Another concern is the emergence of superbugs, Carbapenem Resistant Enterobacteriaceae (CRE), an infectious bacterium that is resistance to all known antibiotics (HPSC, n.d.). In the US, the first known case of CRE was at a North Carolina hospital reported in 2001 (Eisler, 2013). While the first cases of CRE in John Hopkins Hospital were identified in 2007 (Eisler, 2013; PharmNest, 2013a). The possibility that the health care systems are overly medicating patients with antibiotics should not be demised. The constant/continuous process of antibiotic use could promote the selection of resistant strains/traits. The emergence of superbugs is an imminent threat to public health efforts for infectious disease control, a threat that should be taken very seriously. Public health awareness programs must re-enforce, fund, and support a continuous effort for infectious disease surveillance and intervention programs.
Eisler, P. (2013). A USA TODAY review finds that deadly CRE bacteria are showing up in hospitals and other health care facilities across the country and there is virtually nothing to stop these “superbugs” at this point. Retrieved from http://www.usatoday.com/story/ news/nation/2012/11/29/bacteria-deadly-hospital-infection/1727667/
Gordon, L. (2009). Epidemiology 4th ed. Philadelphia: Saunders Elsevier.

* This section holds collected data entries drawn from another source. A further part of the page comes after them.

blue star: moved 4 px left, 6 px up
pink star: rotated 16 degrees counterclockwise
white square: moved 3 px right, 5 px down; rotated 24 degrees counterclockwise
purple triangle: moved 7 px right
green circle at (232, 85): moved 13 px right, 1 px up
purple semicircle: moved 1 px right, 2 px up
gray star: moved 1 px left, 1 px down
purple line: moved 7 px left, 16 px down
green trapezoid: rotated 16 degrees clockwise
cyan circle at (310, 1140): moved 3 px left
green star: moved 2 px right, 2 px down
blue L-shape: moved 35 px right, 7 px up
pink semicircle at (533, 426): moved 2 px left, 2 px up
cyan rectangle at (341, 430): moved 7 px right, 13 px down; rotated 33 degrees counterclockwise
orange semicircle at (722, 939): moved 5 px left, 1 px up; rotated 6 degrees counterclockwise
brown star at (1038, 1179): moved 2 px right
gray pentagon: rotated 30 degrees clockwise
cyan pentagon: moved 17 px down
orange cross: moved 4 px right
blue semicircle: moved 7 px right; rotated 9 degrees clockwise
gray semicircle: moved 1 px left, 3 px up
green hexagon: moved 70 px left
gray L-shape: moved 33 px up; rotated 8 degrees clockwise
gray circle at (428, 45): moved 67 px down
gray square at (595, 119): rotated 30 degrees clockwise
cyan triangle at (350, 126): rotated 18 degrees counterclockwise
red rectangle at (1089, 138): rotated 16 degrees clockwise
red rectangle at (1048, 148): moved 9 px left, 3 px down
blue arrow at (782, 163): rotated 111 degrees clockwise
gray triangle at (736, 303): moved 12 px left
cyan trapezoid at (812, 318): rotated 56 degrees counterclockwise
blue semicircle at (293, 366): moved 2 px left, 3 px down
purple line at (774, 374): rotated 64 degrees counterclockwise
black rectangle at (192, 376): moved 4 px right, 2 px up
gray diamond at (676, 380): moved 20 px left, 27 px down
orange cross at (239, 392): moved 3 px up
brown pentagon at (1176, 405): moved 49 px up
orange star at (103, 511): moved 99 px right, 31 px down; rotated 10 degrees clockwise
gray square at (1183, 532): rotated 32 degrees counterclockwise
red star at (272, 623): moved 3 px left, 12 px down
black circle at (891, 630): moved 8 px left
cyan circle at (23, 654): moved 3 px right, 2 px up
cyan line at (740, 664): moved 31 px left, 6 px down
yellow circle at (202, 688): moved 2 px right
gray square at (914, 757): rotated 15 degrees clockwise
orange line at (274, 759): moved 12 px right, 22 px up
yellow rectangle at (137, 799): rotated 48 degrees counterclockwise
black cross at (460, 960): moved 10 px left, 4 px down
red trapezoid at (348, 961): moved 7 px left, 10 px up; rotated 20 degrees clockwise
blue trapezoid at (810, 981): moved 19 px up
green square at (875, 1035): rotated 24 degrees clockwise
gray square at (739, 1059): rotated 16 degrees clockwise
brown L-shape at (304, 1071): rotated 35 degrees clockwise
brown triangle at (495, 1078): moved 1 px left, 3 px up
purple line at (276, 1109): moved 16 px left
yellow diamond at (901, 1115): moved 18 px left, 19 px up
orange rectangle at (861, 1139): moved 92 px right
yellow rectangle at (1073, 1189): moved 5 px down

Health Protection Surveillance Center. (HPSC) (nd). Carbapenem resistant enterobacteriaceae (CRE). Retrieved from https://www .hpsc.ie/hpsc/Publications/InformationLeafletsfo rtheGeneral Public/File,12778,en.pdf
Latham, J & Wilson, A. (2013). Regulators Discover a Hidden Viral Gene in Commercial GMO Crops. Retrieved from http://independentsciencenews.org/commentaries/regulators-discover-a-hidden-viral-gene-in-commercial-gmo-crops/.
PharmNest. (2013a). Antibiotics resistance super-bug (CRE) on the rise [Video file]. Retrieved from https://pharmnest.com/2013/06/09/antibiotics-resistance-super-bug/
PharmNest. (2013b). Hidden viral gene in GMO crops. Retrieved from https://www.pharmnest .com/2013/08/07/hidden-viral-gene-in-gmo-crops/
Schneider, M.J. (2010). Introduction to public health 4th ed. Burlington, MA: Jones & Bartlett.